A commentary on Shas says the party may look absent from the current election campaign, with no prominent slogans, no social media push, and little effort to make daily headlines. But that quiet approach reflects one of its main strengths: Shas has one of Israel’s most stable voter bases, and many supporters decide years in advance, as part of a family, community, and religious identity.
According to the piece, rabbis, schools, synagogues, and local communities do work that no digital campaign can replace. For that reason, Shas is described as focusing less on persuasion and more on retention, with the main goal of making sure traditional and ultra-Orthodox voters actually show up at the ballot box.

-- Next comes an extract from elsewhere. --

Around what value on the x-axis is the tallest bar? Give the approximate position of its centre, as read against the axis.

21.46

The article argues that the party’s real problem is not the next election or whether it will clear the electoral threshold, but whether it will remain relevant in 10 years. Younger Sephardi ultra-Orthodox voters are said to be different from the generation that founded Shas, with more of them entering the workforce, studying new professions, using social media, and caring about housing, cost of living, employment, and quality of life.

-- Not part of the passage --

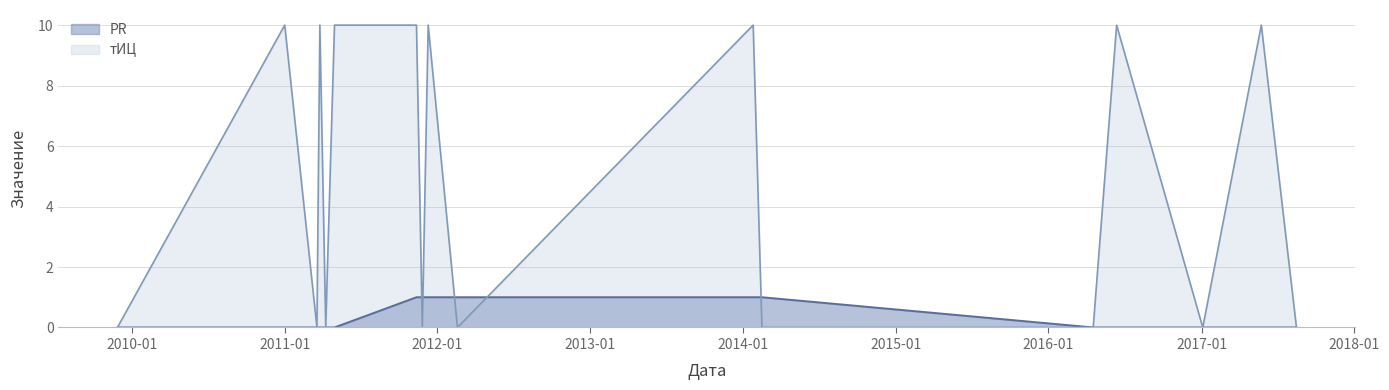

What is the difference between the maximum and minimum values in the тИЦ series?

10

At the same time, the traditional electorate that long served as Shas’s natural pool of support has become more politically diverse. The piece says that if Shas wants to grow, it will need to speak more to the next generation, renew the social banner that defined it for years, and offer a vision that connects religious and traditional identity with Israel’s economic and social challenges in 2025. Its power, the article concludes, has never come from a successful campaign but from belonging, and the party must make sure the next generation feels that same connection.